• _AIM OF THE EXERCISE_
Whenever the word "Wetzlar" turns up in a line below, that line should be copied.

─── INPUT MATERIAL

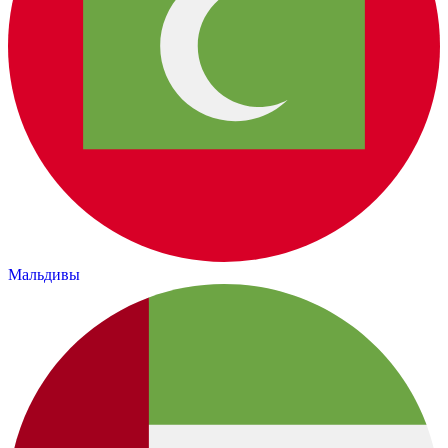
Мальдивы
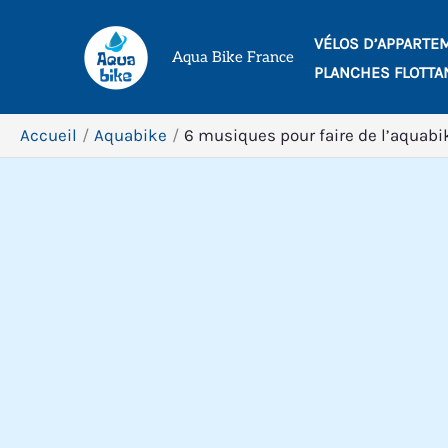
Aller
VÉLOS D’APPARTE
au
Aqua Bike France
PLANCHES FLOTTA
contenu
Accueil
Aquabike
6 musiques pour faire de l’aquabi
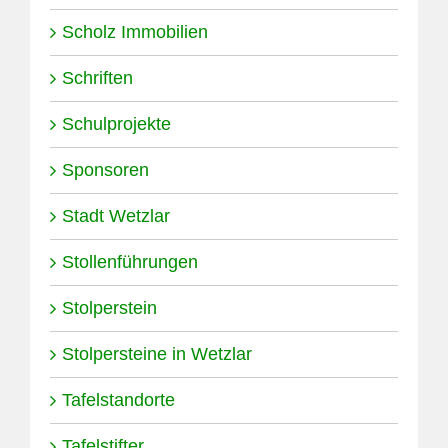
Scholz Immobilien
Schriften
Schulprojekte
Sponsoren
Stadt Wetzlar
Stollenführungen
Stolperstein
Stolpersteine in Wetzlar
Tafelstandorte
Tafelstifter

──────

• _EXERCISE OUTPUT_
Stadt Wetzlar
Stolpersteine in Wetzlar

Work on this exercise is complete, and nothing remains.